Пусть мутный и тусклый жаргон станет табу для всех педагогов-словесников. Пусть они попытаются говорить с учениками о великих литературных явлениях образным, живым языком. Ведь недаром сказал Чехов, что «учитель должен быть артист, художник, горячо влюбленный в свое дело». Канцеляристы же, строчащие реляции о вдохновенных художниках слова, должны быть уволены по сокращению штатов и пусть занимаются другими профессиями.
Конечно, не все педагоги относятся к разряду догматиков. Но, к сожалению, требования, которые еще так недавно предъявлялись к ним школьной программой, не давали развернуться их талантам. От живой жизни она нередко уводила их в область отвлеченной схоластики.
«Я думаю, — сказал на Всероссийском съезде учителей Александр Твардовский, — я даже убежден, что именно эта перестройка (всей системы школьного дела. — К. Ч.), решительно, по-революционному ломающая то, что окостенело, одеревенело, не соответствует нынешнему дню, так же решительно отметет то порочное в практике преподавания литературы, о котором столько уже толкуют наша печать и общественность и в оценке чего сходятся и учащиеся, и родители, и сами учащие».
Хочется верить, что так и случится, что приемы и методы нашей педагогической практики, вставшие в противоречие с действительностью, будут отметены и забыты.
Именно этой оптимистической верой проникнута вся речь Александра Твардовского.

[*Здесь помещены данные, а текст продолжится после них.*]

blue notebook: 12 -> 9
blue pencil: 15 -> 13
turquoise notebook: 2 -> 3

«…Все то, — говорит он, — что мы называем догматической, формалистической, схоластической и иной манерой преподавания литературы, — все это относится к прежнему, дореформенному периоду школы».
Но старое не сдается без боя. Нам всем предстоит борьба с одряхлевшей рутиной, цепляющейся за привычный стандарт.

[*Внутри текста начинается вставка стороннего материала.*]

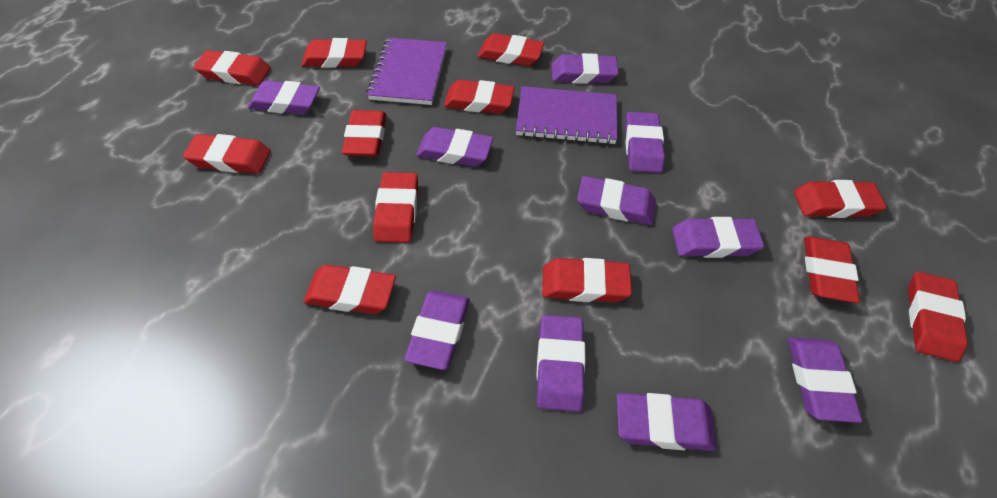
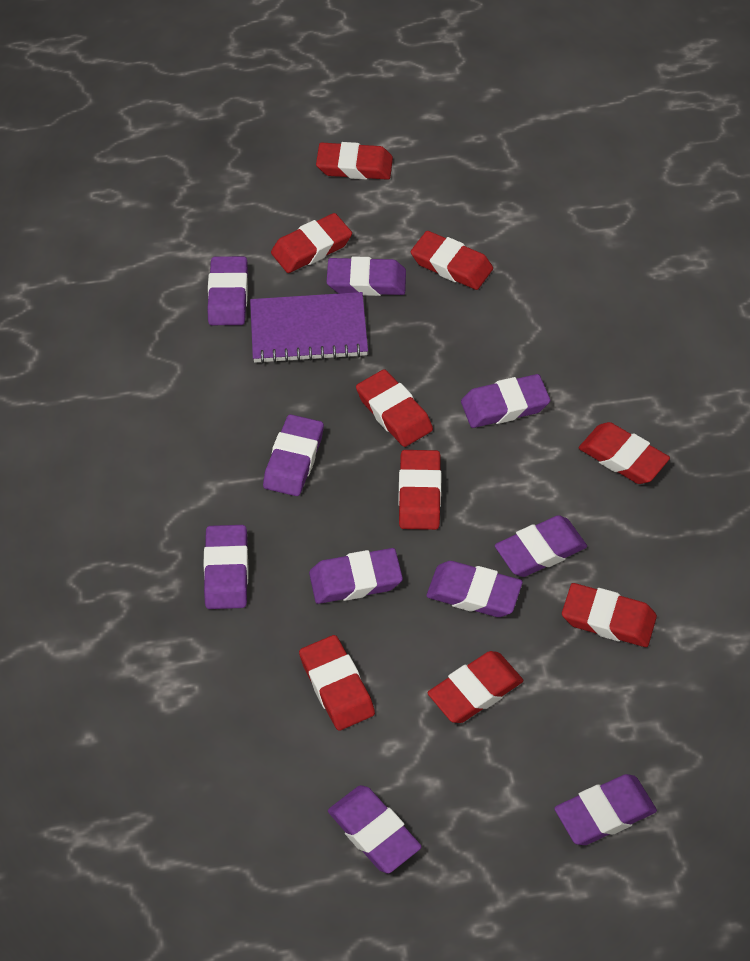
purple notebook: 2 -> 1
red eraser: 12 -> 9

В эту борьбу попытался включиться и я.
Я убежден, что изучение русской литературы станет лишь тогда живым и творческим, если из школьного обихода будет самым решительным образом изгнан оторванный от жизни штампованный, стандартный жаргон, свидетельствующий о худосочной, обескровленной мысли. Против этого жаргона я и восстаю в своей книжке, убежденный в самом сердечном сочувствии лучших педагогов-словесников.
Никому не уступлю я своей многолетней любви к педагогам. Если неграмотная старая Русь в такие короткие сроки сделалась страной всеобщей грамотности — здесь заслуга советских учителей и учительниц. Их тяжкий и такой ответственный труд требует от них неослабного, непрерывного напряжения сил.

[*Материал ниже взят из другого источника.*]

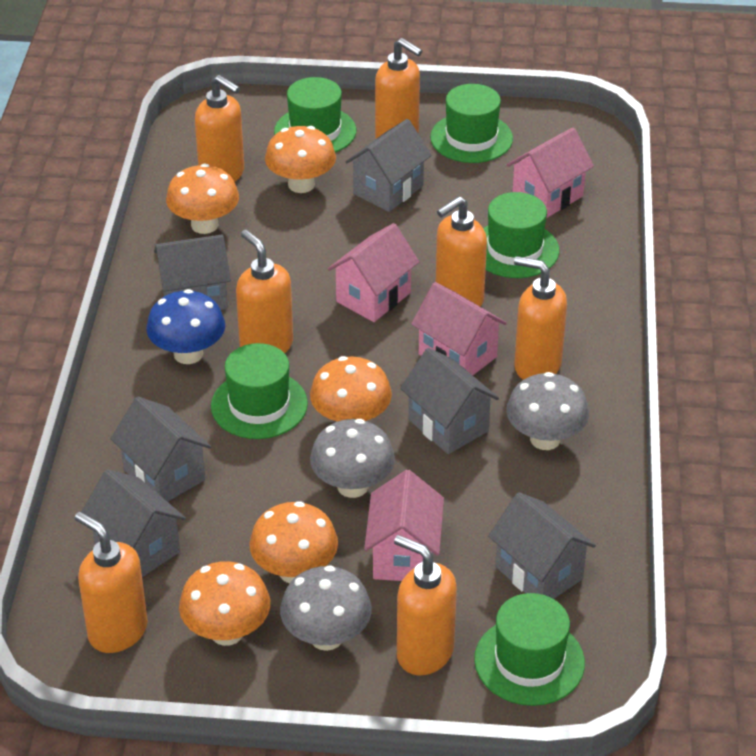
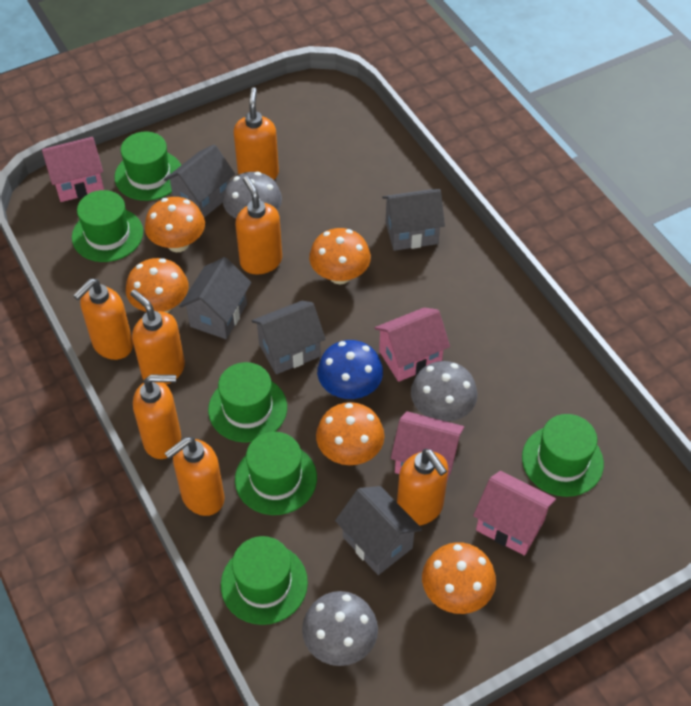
green hat: 5 -> 6
grey house: 6 -> 5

Подвигом всей своей жизни они приобщили к культуре сотни миллионов людей.
Но этого, конечно, недостаточно. Это только первая ступень. Грамотность не цель, а только средство. И весь вопрос в том, как средство будет использовано.
Именно теперь, когда грамотность стала всеобщей, безграмотность отдельных людей и общественных групп ощущается гораздо сильнее, чем прежде.
И борьбу с нею нужно вести беспощадно и мужественно, чтобы от нее и следа не осталось в будущем.
Все мы должны биться за то, чтобы наш язык, «живой как жизнь», не сделался «мертвым как смерть».
Не нужно забывать, что подлинная грамотность — не только в правильном написании и произнесении слов.
На днях пришла ко мне молодая студентка, незнакомая, бойкая, с какой-то незатейливой просьбой. Исполнив ее просьбу, я со своей стороны попросил ее сделать мне милость и прочитать вслух из какой-нибудь книги хоть пять или десять страничек, чтобы я мог полчаса отдохнуть.
Она согласилась охотно. Я дал ей первое, что попалось мне под руку, — повесть Гоголя «Невский проспект», закрыл глаза и с удовольствием приготовился слушать.
Таков мой любимый отдых.
Первые страницы этой упоительной повести прямо-таки невозможно читать без восторга: такое в ней разнообразие живых интонаций и такая чудесная смесь убийственной иронии, сарказма и лирики. Ко всему этому девушка оказалась слепа и глуха. Читала Гоголя, как расписание поездов, — безучастно, монотонно и тускло.